Use the array as edges and interpolate values of centers?
There are also a few options for how you want the intervals summed. These complications could be why its not coded in scipy.
Your question has been answered a long time ago, but I came across the same problem recently. I wrote some functions to compute such cumulative integrals for equally spaced points; the code can be found on GitHub. The order of the interpolating polynomials ranges from 1 (trapezoidal rule) to 7. As Daniel pointed out in the previous answer, some choices have to be made on how the intervals are summed, especially at the borders; results may thus be sightly different depending on the package you use. Be also aware that the numerical integration may suffer from Runge's phenomenon (unexpected oscillations) for high orders of polynomials.
Here is an example:
import numpy as np
from scipy import integrate as sp_integrate
from gradiompy import integrate as gp_integrate
# Definition of the function (polynomial of degree 7)

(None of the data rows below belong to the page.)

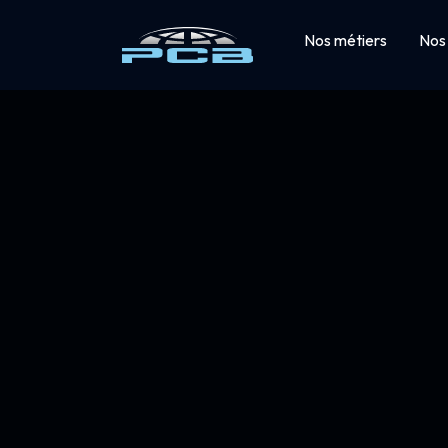
Nos métiers
Nos 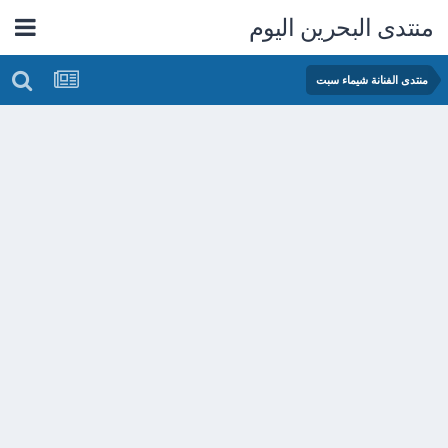
منتدى البحرين اليوم
منتدى الفنانة شيماء سبت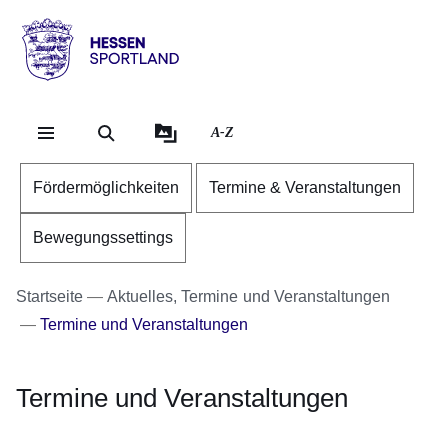
Direkt zum Kopf der Se
Direkt zum Inhalt
Direkt zum Fuß der Sei
Hessen
-
Sportland
A-Z
Fördermöglichkeiten
Termine & Veranstaltungen
Bewegungssettings
Startseite
Aktuelles, Termine und Veranstaltungen
Termine und Veranstaltungen
Termine und Veranstaltungen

x = np.linspace(-3,3,num=15)
dx = x[1]-x[0]
y = 8*x + 3*x**2 + x**3 - 2*x**5 + x**6 - 1/5*x**7
y_int = 4*x**2 + x**3 + 1/4*x**4 - 1/3*x**6 + 1/7*x**7 - 1/40*x**8
# Cumulative integral using scipy
y_int_trapz = y_int [0] + sp_integrate.cumulative_trapezoid(y,dx=dx,initial=0)
print('Integration error using scipy.integrate:')

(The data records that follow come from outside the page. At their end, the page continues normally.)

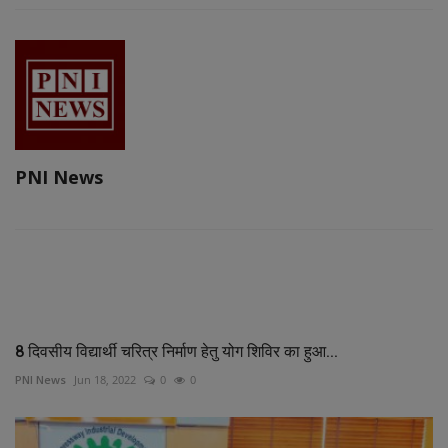
PNI News
RELATED POSTS
8 दिवसीय विद्यार्थी चरित्र निर्माण हेतु योग शिविर का हुआ...
PNI News
Jun 18, 2022
0
0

print(' trapezoid = %9.5f' % np.linalg.norm(y_int_trapz-y_int))
# Cumulative integral using gradiompy
y_int_trapz = gp_integrate.cumulative_trapezoid(y,dx=dx,initial=y_int[0])

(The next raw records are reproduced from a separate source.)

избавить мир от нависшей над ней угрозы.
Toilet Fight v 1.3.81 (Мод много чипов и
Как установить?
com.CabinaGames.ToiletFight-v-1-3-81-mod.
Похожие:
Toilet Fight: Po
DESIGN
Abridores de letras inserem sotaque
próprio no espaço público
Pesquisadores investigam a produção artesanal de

y_int_simps = gp_integrate.cumulative_simpson(y,dx=dx,initial=y_int[0])
print('\nIntegration error using gradiompy.integrate:')
print(' trapezoid = %9.5f' % np.linalg.norm(y_int_trapz-y_int))
print(' simpson = %9.5f' % np.linalg.norm(y_int_simps-y_int))
# Higher order cumulative integrals
for order in range(5,8,2):
y_int_composite = gp_integrate.cumulative_composite(y,dx,order=order,initial=y_int[0])
print(' order %i = %9.5f' % (order,np.linalg.norm(y_int_composite-y_int)))
# Display the values of the cumulative integral
print('\nCumulative integral (with initial offset):\n',y_int_composite)
You should get the following result:
'''
Integration error using scipy.integrate:
trapezoid = 176.10502
Integration error using gradiompy.integrate:
trapezoid = 176.10502
simpson = 2.52551
order 5 = 0.48758
order 7 = 0.00000
Cumulative integral (with initial offset):
[-6.90203571e+02 -2.29979407e+02 -5.92267425e+01 -7.66415188e+00
2.64794452e+00 2.25594840e+00 6.61937372e-01 1.14797061e-13
8.20130517e-01 3.61254267e+00 8.55804341e+00 1.48428883e+01
1.97293221e+01 1.64257877e+01 -1.13464286e+01]
'''
I would go with Daniel's solution. But you need to be careful if the function that you are integrating is itself subject to fluctuations. Simpson's requires the function to be well-behaved (meaning in this case, one that is continuous).
There are techniques for making a moderately badly behaved function look like it is better behaved than it really is (really forms of approximation of your function) but in that case you have to be sure that the function "adequately" approximates yours. In that case you might make the intervals may be non-uniform to handle the problem.
An example might be in considering the flow of a field that, over longer time scales, is approximated by a well-behaved function but which over shorter periods is subject to limited random fluctuations in its density.